BEGIN
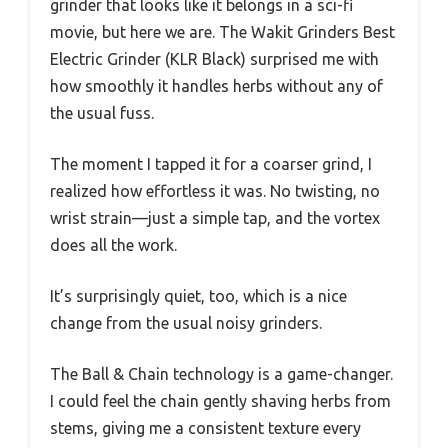
grinder that looks like it belongs in a sci-fi
movie, but here we are. The Wakit Grinders Best
Electric Grinder (KLR Black) surprised me with
how smoothly it handles herbs without any of
the usual fuss.
The moment I tapped it for a coarser grind, I
realized how effortless it was. No twisting, no
wrist strain—just a simple tap, and the vortex
does all the work.
It’s surprisingly quiet, too, which is a nice
change from the usual noisy grinders.
The Ball & Chain technology is a game-changer.
I could feel the chain gently shaving herbs from
stems, giving me a consistent texture every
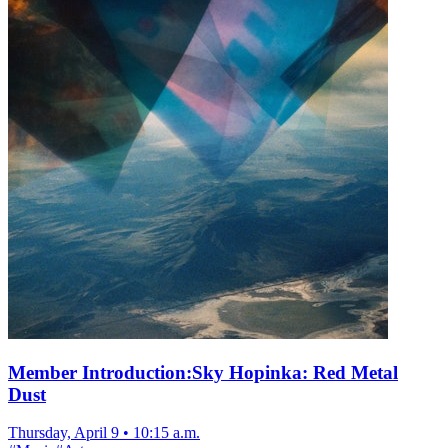
Member Introduction:Sky Hopinka: Red Metal
Dust
Thursday, April 9
•
10:15 a.m.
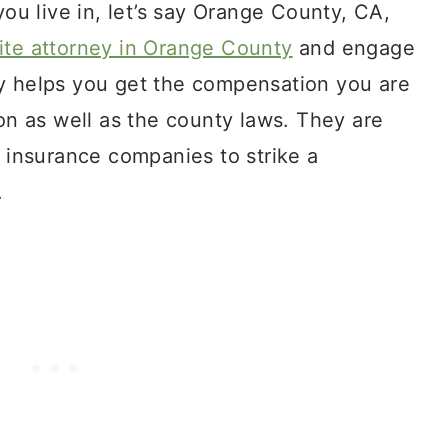
you live in, let’s say Orange County, CA,
ite attorney in Orange County
and engage
y helps you get the compensation you are
ion as well as the county laws. They are
h insurance companies to strike a
y.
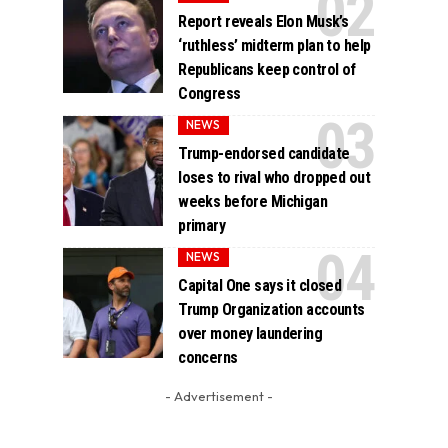
Report reveals Elon Musk’s
‘ruthless’ midterm plan to help
Republicans keep control of
Congress
NEWS
Trump-endorsed candidate
loses to rival who dropped out
weeks before Michigan
primary
NEWS
Capital One says it closed
Trump Organization accounts
over money laundering
concerns
- Advertisement -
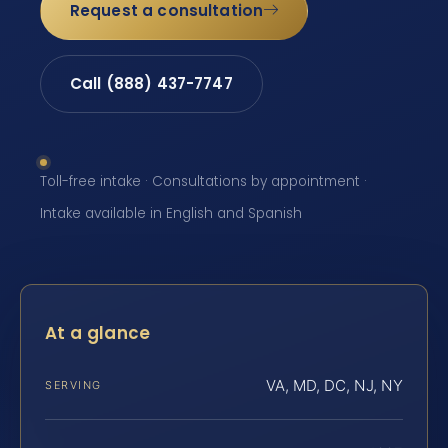
Request a consultation
Call (888) 437-7747
Toll-free intake · Consultations by appointment ·
Intake available in English and Spanish
At a glance
VA, MD, DC, NJ, NY
SERVING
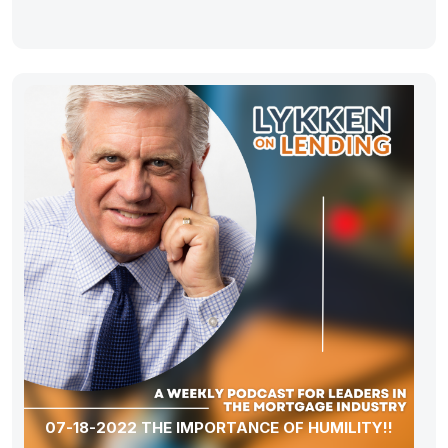
07-18-2022 THE IMPORTANCE OF HUMILITY!!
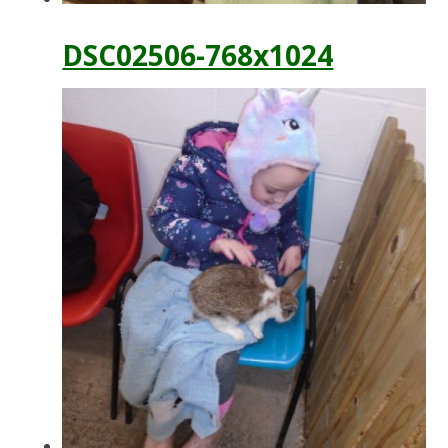
DSC02506-768x1024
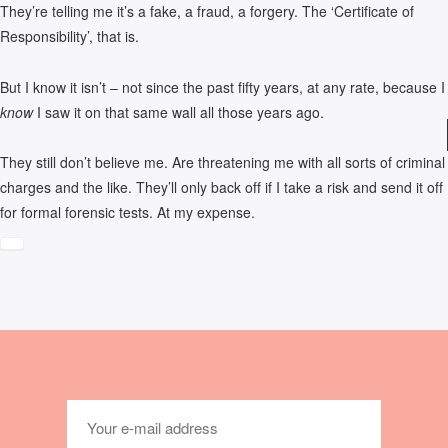
They’re telling me it’s a fake, a fraud, a forgery. The ‘Certificate of
Responsibility’, that is.
But I know it isn’t – not since the past fifty years, at any rate, because I
know
I saw it on that same wall all those years ago.
They still don’t believe me. Are threatening me with all sorts of criminal
charges and the like. They’ll only back off if I take a risk and send it off
for formal forensic tests. At my expense.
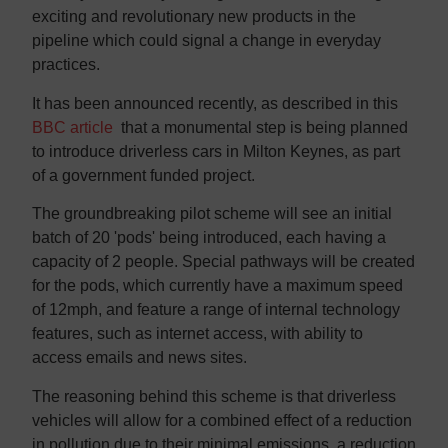
Contact us
Contact us
exciting and revolutionary new products in the
pipeline which could signal a change in everyday
practices.
It has been announced recently, as described in this
BBC article
that a monumental step is being planned
to introduce driverless cars in Milton Keynes, as part
of a government funded project.
The groundbreaking pilot scheme will see an initial
batch of 20 'pods' being introduced, each having a
capacity of 2 people. Special pathways will be created
for the pods, which currently have a maximum speed
of 12mph, and feature a range of internal technology
features, such as internet access, with ability to
access emails and news sites.
The reasoning behind this scheme is that driverless
vehicles will allow for a combined effect of a reduction
in pollution due to their minimal emissions, a reduction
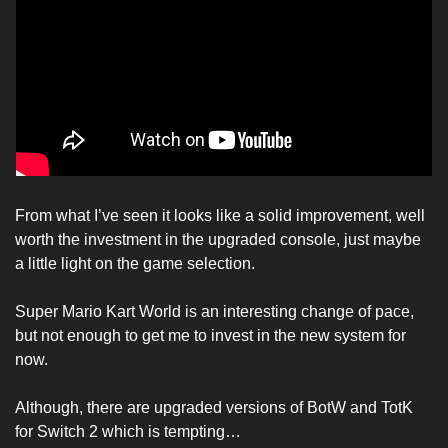
From what I’ve seen it looks like a solid improvement, well 
worth the investment in the upgraded console, just maybe 
a little light on the game selection. 
Super Mario Kart World is an interesting change of pace, 
but not enough to get me to invest in the new system for 
now. 
Although, there are upgraded versions of BotW and TotK 
for Switch 2 which is tempting… 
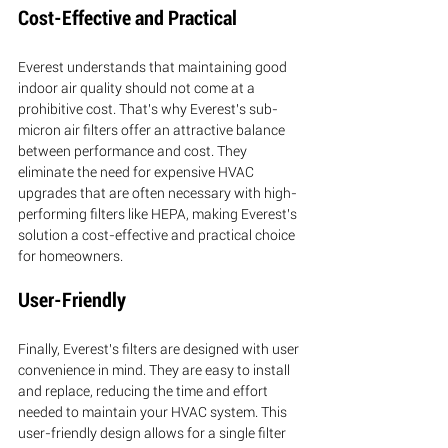
Cost-Effective and Practical
Everest understands that maintaining good 
indoor air quality should not come at a 
prohibitive cost. That's why Everest's sub-
micron air filters offer an attractive balance 
between performance and cost. They 
eliminate the need for expensive HVAC 
upgrades that are often necessary with high-
performing filters like HEPA, making Everest's 
solution a cost-effective and practical choice 
for homeowners.
User-Friendly
Finally, Everest's filters are designed with user 
convenience in mind. They are easy to install 
and replace, reducing the time and effort 
needed to maintain your HVAC system. This 
user-friendly design allows for a single filter 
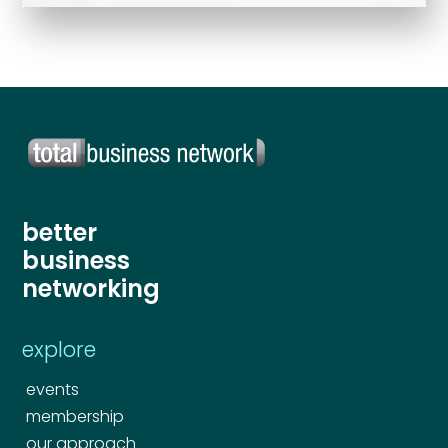
Send
better
business
networking
explore
events
membership
our approach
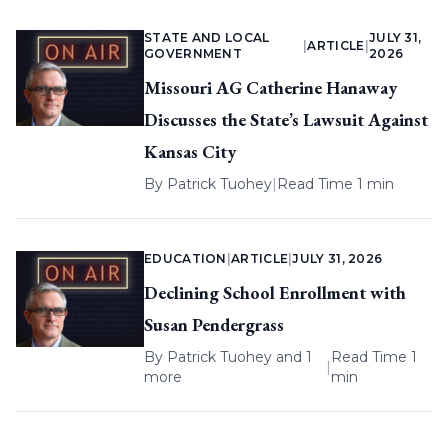
STATE AND LOCAL
JULY 31,
|
ARTICLE
|
GOVERNMENT
2026
Missouri AG Catherine Hanaway
Discusses the State’s Lawsuit Against
Kansas City
By
Patrick Tuohey
|
Read Time 1 min
EDUCATION
|
ARTICLE
|
JULY 31, 2026
Declining School Enrollment with
Susan Pendergrass
By
Patrick Tuohey
and 1
Read Time 1
|
more
min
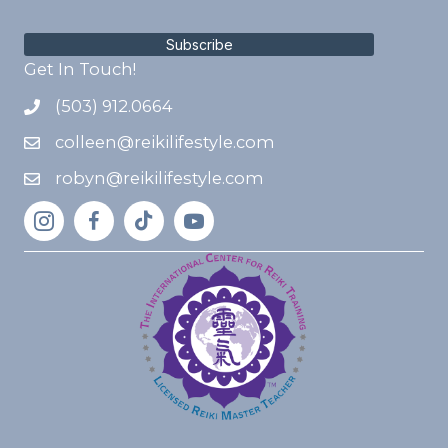
Subscribe
Get In Touch!
(503) 912.0664
colleen@reikilifestyle.com
robyn@reikilifestyle.com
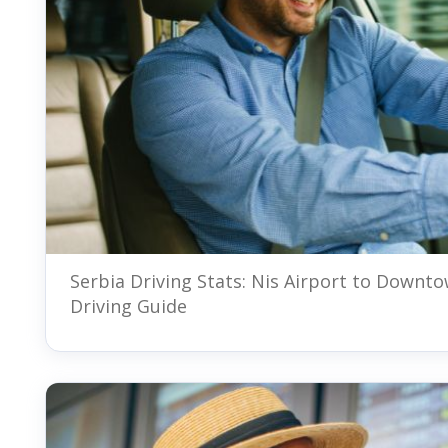
Serbia Driving Stats: Nis Airport to Downt
Driving Guide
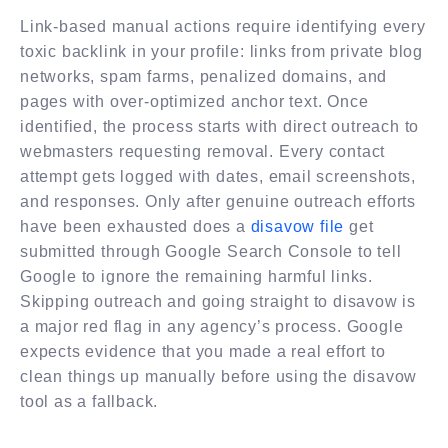
Link-based manual actions require identifying every
toxic backlink in your profile: links from private blog
networks, spam farms, penalized domains, and
pages with over-optimized anchor text. Once
identified, the process starts with direct outreach to
webmasters requesting removal. Every contact
attempt gets logged with dates, email screenshots,
and responses. Only after genuine outreach efforts
have been exhausted does a
disavow file
get
submitted through Google Search Console to tell
Google to ignore the remaining harmful links.
Skipping outreach and going straight to disavow is
a major red flag in any agency’s process. Google
expects evidence that you made a real effort to
clean things up manually before using the disavow
tool as a fallback.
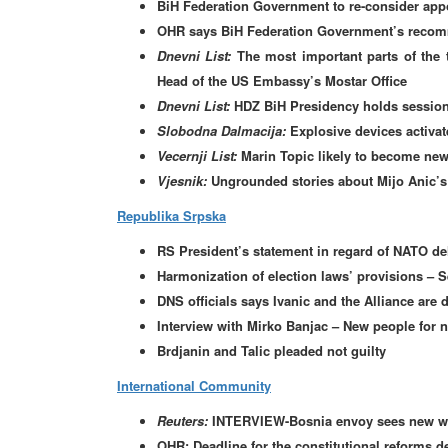
BiH Federation Government to re-consider appoi
OHR says BiH Federation Government’s recomm
Dnevni List:
The most important parts of the 
Head of the US Embassy’s Mostar Office
Dnevni List:
HDZ BiH Presidency holds session
Slobodna Dalmacija:
Explosive devices activate
Vecernji List:
Marin Topic likely to become ne
Vjesnik:
Ungrounded stories about Mijo Anic’s
Republika Srpska
RS President’s statement in regard of NATO de
Harmonization of election laws’ provisions – Se
DNS officials says Ivanic and the Alliance are 
Interview with Mirko Banjac – New people for
Brdjanin and Talic pleaded not guilty
International Community
Reuters:
INTERVIEW-Bosnia envoy sees new wil
OHR: Deadline for the constitutional reforms d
END
DIRECTIVE:
In the listing above, find the line with "capacity of 2" and output it and every line after it up to and including the line with "prohibitive cost. That's", exactly, minus the pictures.

FINISHED TASK:
capacity of 2 people. Special pathways will be created
for the pods, which currently have a maximum speed
of 12mph, and feature a range of internal technology
features, such as internet access, with ability to
access emails and news sites.
The reasoning behind this scheme is that driverless
vehicles will allow for a combined effect of a reduction
in pollution due to their minimal emissions, a reduction
From what I’ve seen it looks like a solid improvement, well 
worth the investment in the upgraded console, just maybe 
a little light on the game selection. 
Super Mario Kart World is an interesting change of pace, 
but not enough to get me to invest in the new system for 
now. 
Although, there are upgraded versions of BotW and TotK 
for Switch 2 which is tempting… 
Cost-Effective and Practical
Everest understands that maintaining good 
indoor air quality should not come at a 
prohibitive cost. That's why Everest's sub-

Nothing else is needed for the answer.